§ DOCUMENT SECTION
BEGIN
When Whitlock first transferred to RGHS (Rural Georgian High School) following her impromptu month “imprisoned” in England, as she recounts, she was in a state of emotional removal about the situation, ignoring any attempts her friends and classmates made to reach out with their sympathies.
While many said she was focusing on her intensive therapy in gaining back her southern vernacular, others said the situation traumatized her to the point that she was unable to look at, or mention, a “cup of tea,” and she would even keep shivering and muttering “the loo” when wanting to go to the bathroom. After interviewing Carry Stanman, ostensibly one of Whitlock’s closest friends during her period at Westminster, Stanman mentioned how stealthily Westminster hid losing a kid in a foreign country.
“Izzy was in two of my classes, and we shared advisement together. When we heard that we both got into the England Janterm together, we were elated; we’d never left the country together before, and she was truly excited to visit the prehistoric sites. She was a bit of a history freak in that way,” said Stanman.
“When we arrived back in Atlanta, and realized we left Izzy back in our hotel, all the students went into panic mode. The faculty, for a moment, seemed to panic as well. Then they launched into coming up with alibis, and settled on ‘Izzy decided to stay with some relatives in London for a while.’ Later, when Izzy transferred, they claimed she would be doing a semester with her cousins in London, and that was that. It felt like the whole school somewhat forgot about her. Well, until now.”
END
§ YOUR TASK
Restate the stretch of the passage about Whitlock from "When Whitlock first" through "with their sympathies.", renaming "emotional removal" as "emotional detachment".

§ RECORDED DATA
BEGIN
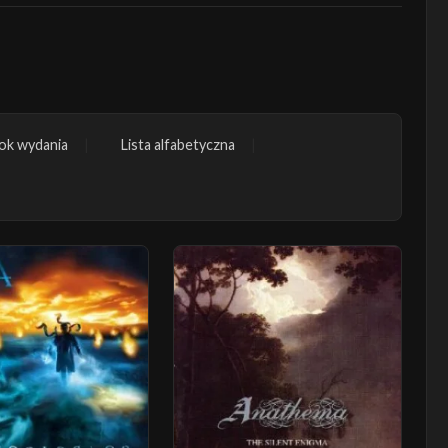
ok wydania
Lista alfabetyczna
END
§ ANSWER FOR THE TASK
When Whitlock first transferred to RGHS (Rural Georgian High School) following her impromptu month “imprisoned” in England, as she recounts, she was in a state of emotional detachment about the situation, ignoring any attempts her friends and classmates made to reach out with their sympathies.